Pasaje citado.
════

La cárcel era un baño lleno de excrementos
»Allí permanecí nueve meses. Me tenía que acurrucar sobre excrementos endurecidos y sin poder enderezarme completamente por la estrechez del lugar. La noche de Navidad de ese año -¿cómo podría olvidarla?- me sacaron de ese lugar y me llevaron a otro cuarto de baño en el segundo piso de la prisión, me obligaron a desvestirme y me colgaron con una cuerda que me pasaba bajo las axilas. Estaba desnudo y apenas podía tocar el suelo con la punta de los pies. Sentía que mi cuerpo desfallecía lenta e inexorablemente. El frío me subía poco a poco por el cuerpo y, cuando llegó al pecho y estaba para parárseme el corazón, lancé un grito de agonía. Acudieron mis verdugos, me bajaron y me llenaron de puntapiés. Esa noche, en ese lugar y en la soledad de ese primer suplicio, viví el sentido verdadero de la Encarnación y de la cruz.

Corriente eléctrica en los oídos como tortura
»Con mucha frecuencia me torturaban con la corriente eléctrica: me metían dos alambres en los oídos. Era una cosa horrible. Durante un tiempo me amarraban las manos y los pies con alambres, y me echaban al suelo en un lugar oscuro, lleno de grandes ratas que me pasaban por encima sin que yo pudiera evitarlo. Llevo todavía en mis muñecas las cicatrices de los alambres que se me incrustaban en la carne.Vivía con la tortura de permanentes interrogatorios, acompañados de violencia física. Recordaba entonces los golpes sufridos por Jesús al ser interrogado por el Sumo Sacerdote.

Más torturas
»Una vez me colocaron delante un papel y un bolígrafo y me dijeron: Escribe una confesión de tus crímenes y, si eres sincero, podríamos hasta mandarte a casa. Para evitar golpes y bastonazos empecé a llenar alguna página con los nombres de muertos o de fusilados, con los que nunca tuve nada que ver. Al final añadí: Todo lo que he escrito no es verdadero, pero lo he escrito porque me obligaron. El oficial empezó la lectura con una sonrisa de satisfacción, seguro de haber logrado su objetivo, pero cuando leyó los últimos renglones, me golpeó y, blasfemando, ordenó a los policías que me llevaran fuera, gritando: Sabemos cómo hacer hablar a esta carroña.

Jesús, siempre a mi lado...
»Pero en esos sufrimientos tuve a mi lado y dentro de mí la consoladora presencia del Señor Jesús, sumo y eterno sacerdote, a veces, incluso, con una ayuda que no puedo menos de definir “extraordinaria”, pues era muy grande la alegría y el consuelo que me comunicaba.

════

Entradas del conjunto de datos.
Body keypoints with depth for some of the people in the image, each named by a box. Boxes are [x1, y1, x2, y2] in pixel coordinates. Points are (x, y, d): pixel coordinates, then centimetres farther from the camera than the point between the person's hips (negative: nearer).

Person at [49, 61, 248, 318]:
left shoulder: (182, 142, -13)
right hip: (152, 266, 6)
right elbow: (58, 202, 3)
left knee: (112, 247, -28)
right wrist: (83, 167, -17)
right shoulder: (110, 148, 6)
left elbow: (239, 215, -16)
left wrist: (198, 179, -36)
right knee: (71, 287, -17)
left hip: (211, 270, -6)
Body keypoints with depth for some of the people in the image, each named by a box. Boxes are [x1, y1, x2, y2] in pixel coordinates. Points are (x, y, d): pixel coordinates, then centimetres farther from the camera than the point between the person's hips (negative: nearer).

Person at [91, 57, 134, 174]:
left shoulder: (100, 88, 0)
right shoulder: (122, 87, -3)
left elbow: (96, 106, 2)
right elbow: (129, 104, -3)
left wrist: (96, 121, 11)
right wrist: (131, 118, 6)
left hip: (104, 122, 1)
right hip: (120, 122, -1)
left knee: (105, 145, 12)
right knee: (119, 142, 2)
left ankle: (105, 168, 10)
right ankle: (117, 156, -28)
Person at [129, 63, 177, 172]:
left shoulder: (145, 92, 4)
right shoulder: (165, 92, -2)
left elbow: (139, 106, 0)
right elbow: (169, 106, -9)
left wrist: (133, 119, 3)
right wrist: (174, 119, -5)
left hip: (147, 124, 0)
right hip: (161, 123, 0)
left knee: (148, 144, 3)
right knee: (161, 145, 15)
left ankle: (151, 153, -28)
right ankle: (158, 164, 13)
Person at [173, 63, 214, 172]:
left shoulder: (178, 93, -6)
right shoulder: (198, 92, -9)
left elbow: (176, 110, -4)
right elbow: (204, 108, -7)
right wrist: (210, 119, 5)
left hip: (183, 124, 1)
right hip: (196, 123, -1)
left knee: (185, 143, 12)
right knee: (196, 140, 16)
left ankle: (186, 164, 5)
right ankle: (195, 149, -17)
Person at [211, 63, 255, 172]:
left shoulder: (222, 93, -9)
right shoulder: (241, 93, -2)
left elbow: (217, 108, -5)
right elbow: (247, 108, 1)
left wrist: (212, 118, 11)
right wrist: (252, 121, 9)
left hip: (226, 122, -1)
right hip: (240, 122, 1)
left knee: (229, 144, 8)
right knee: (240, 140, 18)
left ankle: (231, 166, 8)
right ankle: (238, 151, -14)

════

Partes del ejercicio.
[a] Transcribe del testimonio el fragmento que va desde "La cárcel era" hasta "de la cruz.", ambos incluidos, respetando cada palabra y cada signo.
[b] Responde a estas preguntas sobre el testimonio:
(i) ¿Cuántos meses permaneció quien habla en el baño lleno de excrementos?
(ii) ¿Dónde le metían los dos alambres cuando lo torturaban con corriente eléctrica?
(iii) ¿Qué añadió al final de la confesión que le hicieron escribir?
Los ítems proceden de una fuente distinta.

Soluciones por tarea.
[a]
La cárcel era un baño lleno de excrementos
»Allí permanecí nueve meses. Me tenía que acurrucar sobre excrementos endurecidos y sin poder enderezarme completamente por la estrechez del lugar. La noche de Navidad de ese año -¿cómo podría olvidarla?- me sacaron de ese lugar y me llevaron a otro cuarto de baño en el segundo piso de la prisión, me obligaron a desvestirme y me colgaron con una cuerda que me pasaba bajo las axilas. Estaba desnudo y apenas podía tocar el suelo con la punta de los pies. Sentía que mi cuerpo desfallecía lenta e inexorablemente. El frío me subía poco a poco por el cuerpo y, cuando llegó al pecho y estaba para parárseme el corazón, lancé un grito de agonía. Acudieron mis verdugos, me bajaron y me llenaron de puntapiés. Esa noche, en ese lugar y en la soledad de ese primer suplicio, viví el sentido verdadero de la Encarnación y de la cruz.

[b]
(i) Nueve meses.
(ii) En los oídos.
(iii) Añadió: "Todo lo que he escrito no es verdadero, pero lo he escrito porque me obligaron".